Вместе с друзьями мы собрались на церковном клире за столом из формайка,[22]чтобы отпраздновать благоприятный исход нашего дела. Накануне городской голова сдался. Слишком сильным оказалось давление прессы на члена муниципального совета в тесных плавках. Бедный, как же ему тяжело было дышать, как ему не хватало свежего воздуха! В печати опубликовали лаконичное коммюнике, о котором неугомонно вещали на региональных радиоволнах Мехорада и неоднократно повторяли в информационных выпусках национального телевидения. Первый судья аннулировал долг дона Фернандо Алиага, более того, он представил на рассмотрение ближайшего заседания муниципального совета специальное предложение об обращении к Сообществу Мадрида и Министерству культуры, а также епископской Конференции в связи с необходимостью оказания совместной помощи. Речь шла о возобновлении строительства собора и финансовой помощи. Заканчивалось коммюнике сообщением о том, что мэр уехал на две недели в отпуск на остров Майорка, который (как всем известно) колонизирован немцами, и тем самым отстранился от этого дела.
Мы воспользовались анонимной помощью, что хлынула лавиной, благодаря чему удалось собрать более двадцати пяти тысяч евро. Меня мало интересовала причина такой поддержки: то ли мы взволновали людей, то ли они сумели понять значимость нашего поступка. Фернандо мог распорядиться этими деньгами по-своему и вновь отправиться на завоевание своей мечты, которая стала уже и нашей. Теперь можно нанять одного или двух помощников, хотя при этом предложении старик воскликнул:
— Если руки у всех этих помощников такие же ловкие, как у пингвинов, тогда лучше не надо, спасибо!
— Что значит у всех? — возразил я. — Вы намекаете на меня?
— Ах, ты! Да ты настоящий хвастун…
Он не хотел, чтобы я уезжал, и в то же время радовался моему отъезду, так как меня ожидали важные дела: поговорить с отцом и написать книгу о его храме.

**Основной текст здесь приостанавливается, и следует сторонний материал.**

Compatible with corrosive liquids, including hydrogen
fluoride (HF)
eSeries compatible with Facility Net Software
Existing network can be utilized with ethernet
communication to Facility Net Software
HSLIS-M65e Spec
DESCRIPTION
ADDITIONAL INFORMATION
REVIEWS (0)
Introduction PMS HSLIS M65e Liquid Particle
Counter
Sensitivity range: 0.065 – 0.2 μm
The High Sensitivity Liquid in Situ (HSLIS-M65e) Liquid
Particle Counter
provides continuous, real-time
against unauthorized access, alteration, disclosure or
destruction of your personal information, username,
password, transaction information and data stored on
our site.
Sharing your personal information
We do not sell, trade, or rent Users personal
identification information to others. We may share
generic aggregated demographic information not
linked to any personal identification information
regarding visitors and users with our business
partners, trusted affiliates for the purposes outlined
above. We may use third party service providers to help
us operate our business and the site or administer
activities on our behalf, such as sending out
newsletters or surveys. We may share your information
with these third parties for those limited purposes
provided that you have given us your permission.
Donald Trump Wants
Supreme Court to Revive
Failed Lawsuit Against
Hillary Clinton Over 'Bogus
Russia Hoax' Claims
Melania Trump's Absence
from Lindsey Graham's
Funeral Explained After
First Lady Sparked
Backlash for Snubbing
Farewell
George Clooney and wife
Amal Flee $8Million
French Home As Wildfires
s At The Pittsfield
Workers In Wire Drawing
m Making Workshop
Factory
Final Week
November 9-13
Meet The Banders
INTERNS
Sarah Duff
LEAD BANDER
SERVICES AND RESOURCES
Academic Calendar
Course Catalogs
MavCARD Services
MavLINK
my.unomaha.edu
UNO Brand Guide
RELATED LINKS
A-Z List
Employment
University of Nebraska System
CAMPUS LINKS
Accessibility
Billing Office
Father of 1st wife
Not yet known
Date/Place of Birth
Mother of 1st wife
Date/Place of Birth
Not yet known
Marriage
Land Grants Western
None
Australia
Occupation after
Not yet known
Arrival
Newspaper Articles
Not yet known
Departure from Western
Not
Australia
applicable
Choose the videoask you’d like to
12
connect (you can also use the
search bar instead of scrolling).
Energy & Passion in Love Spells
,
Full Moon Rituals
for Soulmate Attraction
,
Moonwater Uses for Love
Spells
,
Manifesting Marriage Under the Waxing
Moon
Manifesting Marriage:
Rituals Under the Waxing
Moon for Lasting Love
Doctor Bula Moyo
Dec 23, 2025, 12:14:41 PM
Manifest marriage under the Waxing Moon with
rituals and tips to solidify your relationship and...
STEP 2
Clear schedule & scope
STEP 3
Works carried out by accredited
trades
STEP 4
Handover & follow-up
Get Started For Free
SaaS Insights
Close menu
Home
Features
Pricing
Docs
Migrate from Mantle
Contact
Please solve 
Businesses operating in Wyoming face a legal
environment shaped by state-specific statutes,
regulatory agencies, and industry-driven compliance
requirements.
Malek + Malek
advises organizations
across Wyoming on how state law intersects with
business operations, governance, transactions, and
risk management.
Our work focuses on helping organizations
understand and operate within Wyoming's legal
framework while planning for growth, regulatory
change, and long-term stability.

Фернандо радовался тому, что мы праздновали победу в соборе, с которого наконец-то сняли запрет. На собранные двадцать пять тысяч евро можно было угостить всех желающих. Я заказал несколько изысканных блюд и шампанское. Желая показать, что вполне освоился в европейской среде, Кадель взялся открывать шампанское. Джильда позволила себе отведать одну каплю, зато Надя и ее подруги мигом опустошили первую бутылку. Вторая бутылка «взорвалась» в опытной руке австралийца, который выбивал пробку из бутылки в сторону образа Девы Пилар.
— Ах ты ж, ёшкин кот! — сердился Фернандо.
Мы хохотали во всю глотку, а старик хмурился. Он даже не попробовал шампанское, оставаясь верным своему неповторимому вину «Тоскар Монастрелль». Изощренным тостам и блюдам с гвоздикой он предпочел салат из помидоров и базилика, собранного с ростков проросшего лука, которые покрошил складным ножиком и приправил оливковым маслом. В нем и вправду ничего не было от звезды. Джильда потешалась над его внезапной известностью, как над шуткой, которую учудил ее озорной брат на склоне лет.
Пока Кадель строил далекоидущие планы, как «схватить за хвост комету», а точнее, забраться на крышу собора вместе с девушкой, которую хотел соблазнить, Фернандо отвел меня в сторону.
— Хочешь подняться на купол?
— Сейчас?
— Нет, завтра утром. Ну конечно же сейчас!
— А можно Надю возьмем с собой?
— Давай.
Когда мы поднимались по винтовой лестнице, в глаза бросались все конструктивные недостатки. Классический архитектор назвал бы их по меньшей мере дефектами. А здесь все это было диковинкой, маленькими чудесами, достоинствами: установленные против правил шлакоблоки красного цвета, казалось, насмехаются над законами земного притяжения. И вдруг — нас словно уносит в небо. Погружаемся в голубую феерическую высь с широко раскрытыми глазами. На крыше гуляет ошеломительный ветер, и повсюду плещется поразительный свет, забрызгав всю панораму блестками фуксии. Слова здесь бессильны. Ощущаешь себя на вершине восхищенного мира или на гребне мечтаний.
— Там колокольня? — осмелела Надя. — Пойду туда!
Пока она поднималась на дополнительный этаж до самой колокольни, мы оставались наедине. Самолеты пролетали так низко, что растрепали нам волосы.